**Task statement**
Rewrite the lines below as a numbered list, omitting any blank lines.

**Data for processing**
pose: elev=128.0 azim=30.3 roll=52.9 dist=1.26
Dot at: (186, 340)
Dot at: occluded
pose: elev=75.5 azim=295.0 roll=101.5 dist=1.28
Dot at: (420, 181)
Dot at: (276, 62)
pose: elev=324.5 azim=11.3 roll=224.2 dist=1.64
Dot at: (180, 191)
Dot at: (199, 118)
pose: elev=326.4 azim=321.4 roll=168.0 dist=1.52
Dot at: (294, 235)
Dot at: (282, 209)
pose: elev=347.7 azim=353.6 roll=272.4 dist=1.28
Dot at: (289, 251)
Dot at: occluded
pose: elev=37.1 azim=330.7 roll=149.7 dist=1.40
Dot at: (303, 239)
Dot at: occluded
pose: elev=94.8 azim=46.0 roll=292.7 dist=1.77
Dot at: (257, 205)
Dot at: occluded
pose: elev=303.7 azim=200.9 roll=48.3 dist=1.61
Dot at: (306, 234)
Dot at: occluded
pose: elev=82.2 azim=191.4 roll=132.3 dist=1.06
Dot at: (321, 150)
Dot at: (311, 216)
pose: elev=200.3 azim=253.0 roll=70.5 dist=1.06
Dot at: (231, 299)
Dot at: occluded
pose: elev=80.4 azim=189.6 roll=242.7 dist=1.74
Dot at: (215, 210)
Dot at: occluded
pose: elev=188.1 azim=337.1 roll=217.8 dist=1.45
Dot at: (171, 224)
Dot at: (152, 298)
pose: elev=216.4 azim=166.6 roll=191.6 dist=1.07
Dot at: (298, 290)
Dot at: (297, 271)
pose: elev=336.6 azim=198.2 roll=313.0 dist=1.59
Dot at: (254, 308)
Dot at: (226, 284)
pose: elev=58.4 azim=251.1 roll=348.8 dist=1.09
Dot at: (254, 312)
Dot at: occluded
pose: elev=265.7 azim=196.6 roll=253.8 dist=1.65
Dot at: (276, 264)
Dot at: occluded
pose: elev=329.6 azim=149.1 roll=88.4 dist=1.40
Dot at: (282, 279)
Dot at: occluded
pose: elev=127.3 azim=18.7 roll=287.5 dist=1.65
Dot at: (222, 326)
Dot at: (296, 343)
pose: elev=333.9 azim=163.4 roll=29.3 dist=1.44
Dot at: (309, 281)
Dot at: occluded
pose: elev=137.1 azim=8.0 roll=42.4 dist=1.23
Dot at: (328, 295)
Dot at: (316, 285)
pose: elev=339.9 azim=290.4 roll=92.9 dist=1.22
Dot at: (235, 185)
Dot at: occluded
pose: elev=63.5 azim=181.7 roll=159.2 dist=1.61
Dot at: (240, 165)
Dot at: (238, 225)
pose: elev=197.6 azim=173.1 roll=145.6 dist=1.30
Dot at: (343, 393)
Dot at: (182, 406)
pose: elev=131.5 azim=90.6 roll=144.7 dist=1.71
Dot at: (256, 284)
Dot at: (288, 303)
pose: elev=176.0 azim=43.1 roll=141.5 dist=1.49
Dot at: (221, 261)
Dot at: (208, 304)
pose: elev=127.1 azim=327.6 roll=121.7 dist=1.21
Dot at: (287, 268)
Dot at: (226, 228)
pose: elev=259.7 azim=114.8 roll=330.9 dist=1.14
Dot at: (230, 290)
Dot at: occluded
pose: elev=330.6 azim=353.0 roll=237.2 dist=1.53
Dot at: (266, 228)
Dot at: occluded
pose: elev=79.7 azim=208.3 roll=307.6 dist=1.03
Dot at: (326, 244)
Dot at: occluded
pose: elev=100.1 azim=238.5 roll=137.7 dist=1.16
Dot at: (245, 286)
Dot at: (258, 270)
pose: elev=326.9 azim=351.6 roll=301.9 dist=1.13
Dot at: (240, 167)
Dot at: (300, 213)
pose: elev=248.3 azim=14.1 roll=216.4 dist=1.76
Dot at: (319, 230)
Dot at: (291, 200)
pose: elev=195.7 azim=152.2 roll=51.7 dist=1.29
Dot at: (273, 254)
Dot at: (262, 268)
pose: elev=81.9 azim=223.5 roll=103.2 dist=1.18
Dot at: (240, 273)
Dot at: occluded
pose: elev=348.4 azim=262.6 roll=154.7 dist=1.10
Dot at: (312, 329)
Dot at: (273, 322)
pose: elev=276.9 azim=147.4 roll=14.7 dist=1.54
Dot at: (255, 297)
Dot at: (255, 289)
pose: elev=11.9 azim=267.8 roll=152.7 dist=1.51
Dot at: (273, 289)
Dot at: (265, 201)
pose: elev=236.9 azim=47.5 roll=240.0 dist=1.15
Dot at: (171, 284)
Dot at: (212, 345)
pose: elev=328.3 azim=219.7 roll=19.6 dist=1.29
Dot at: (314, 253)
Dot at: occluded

**Response for this exercise**
1. pose: elev=128.0 azim=30.3 roll=52.9 dist=1.26
2. Dot at: (186, 340)
3. Dot at: occluded
4. pose: elev=75.5 azim=295.0 roll=101.5 dist=1.28
5. Dot at: (420, 181)
6. Dot at: (276, 62)
7. pose: elev=324.5 azim=11.3 roll=224.2 dist=1.64
8. Dot at: (180, 191)
9. Dot at: (199, 118)
10. pose: elev=326.4 azim=321.4 roll=168.0 dist=1.52
11. Dot at: (294, 235)
12. Dot at: (282, 209)
13. pose: elev=347.7 azim=353.6 roll=272.4 dist=1.28
14. Dot at: (289, 251)
15. Dot at: occluded
16. pose: elev=37.1 azim=330.7 roll=149.7 dist=1.40
17. Dot at: (303, 239)
18. Dot at: occluded
19. pose: elev=94.8 azim=46.0 roll=292.7 dist=1.77
20. Dot at: (257, 205)
21. Dot at: occluded
22. pose: elev=303.7 azim=200.9 roll=48.3 dist=1.61
23. Dot at: (306, 234)
24. Dot at: occluded
25. pose: elev=82.2 azim=191.4 roll=132.3 dist=1.06
26. Dot at: (321, 150)
27. Dot at: (311, 216)
28. pose: elev=200.3 azim=253.0 roll=70.5 dist=1.06
29. Dot at: (231, 299)
30. Dot at: occluded
31. pose: elev=80.4 azim=189.6 roll=242.7 dist=1.74
32. Dot at: (215, 210)
33. Dot at: occluded
34. pose: elev=188.1 azim=337.1 roll=217.8 dist=1.45
35. Dot at: (171, 224)
36. Dot at: (152, 298)
37. pose: elev=216.4 azim=166.6 roll=191.6 dist=1.07
38. Dot at: (298, 290)
39. Dot at: (297, 271)
40. pose: elev=336.6 azim=198.2 roll=313.0 dist=1.59
41. Dot at: (254, 308)
42. Dot at: (226, 284)
43. pose: elev=58.4 azim=251.1 roll=348.8 dist=1.09
44. Dot at: (254, 312)
45. Dot at: occluded
46. pose: elev=265.7 azim=196.6 roll=253.8 dist=1.65
47. Dot at: (276, 264)
48. Dot at: occluded
49. pose: elev=329.6 azim=149.1 roll=88.4 dist=1.40
50. Dot at: (282, 279)
51. Dot at: occluded
52. pose: elev=127.3 azim=18.7 roll=287.5 dist=1.65
53. Dot at: (222, 326)
54. Dot at: (296, 343)
55. pose: elev=333.9 azim=163.4 roll=29.3 dist=1.44
56. Dot at: (309, 281)
57. Dot at: occluded
58. pose: elev=137.1 azim=8.0 roll=42.4 dist=1.23
59. Dot at: (328, 295)
60. Dot at: (316, 285)
61. pose: elev=339.9 azim=290.4 roll=92.9 dist=1.22
62. Dot at: (235, 185)
63. Dot at: occluded
64. pose: elev=63.5 azim=181.7 roll=159.2 dist=1.61
65. Dot at: (240, 165)
66. Dot at: (238, 225)
67. pose: elev=197.6 azim=173.1 roll=145.6 dist=1.30
68. Dot at: (343, 393)
69. Dot at: (182, 406)
70. pose: elev=131.5 azim=90.6 roll=144.7 dist=1.71
71. Dot at: (256, 284)
72. Dot at: (288, 303)
73. pose: elev=176.0 azim=43.1 roll=141.5 dist=1.49
74. Dot at: (221, 261)
75. Dot at: (208, 304)
76. pose: elev=127.1 azim=327.6 roll=121.7 dist=1.21
77. Dot at: (287, 268)
78. Dot at: (226, 228)
79. pose: elev=259.7 azim=114.8 roll=330.9 dist=1.14
80. Dot at: (230, 290)
81. Dot at: occluded
82. pose: elev=330.6 azim=353.0 roll=237.2 dist=1.53
83. Dot at: (266, 228)
84. Dot at: occluded
85. pose: elev=79.7 azim=208.3 roll=307.6 dist=1.03
86. Dot at: (326, 244)
87. Dot at: occluded
88. pose: elev=100.1 azim=238.5 roll=137.7 dist=1.16
89. Dot at: (245, 286)
90. Dot at: (258, 270)
91. pose: elev=326.9 azim=351.6 roll=301.9 dist=1.13
92. Dot at: (240, 167)
93. Dot at: (300, 213)
94. pose: elev=248.3 azim=14.1 roll=216.4 dist=1.76
95. Dot at: (319, 230)
96. Dot at: (291, 200)
97. pose: elev=195.7 azim=152.2 roll=51.7 dist=1.29
98. Dot at: (273, 254)
99. Dot at: (262, 268)
100. pose: elev=81.9 azim=223.5 roll=103.2 dist=1.18
101. Dot at: (240, 273)
102. Dot at: occluded
103. pose: elev=348.4 azim=262.6 roll=154.7 dist=1.10
104. Dot at: (312, 329)
105. Dot at: (273, 322)
106. pose: elev=276.9 azim=147.4 roll=14.7 dist=1.54
107. Dot at: (255, 297)
108. Dot at: (255, 289)
109. pose: elev=11.9 azim=267.8 roll=152.7 dist=1.51
110. Dot at: (273, 289)
111. Dot at: (265, 201)
112. pose: elev=236.9 azim=47.5 roll=240.0 dist=1.15
113. Dot at: (171, 284)
114. Dot at: (212, 345)
115. pose: elev=328.3 azim=219.7 roll=19.6 dist=1.29
116. Dot at: (314, 253)
117. Dot at: occluded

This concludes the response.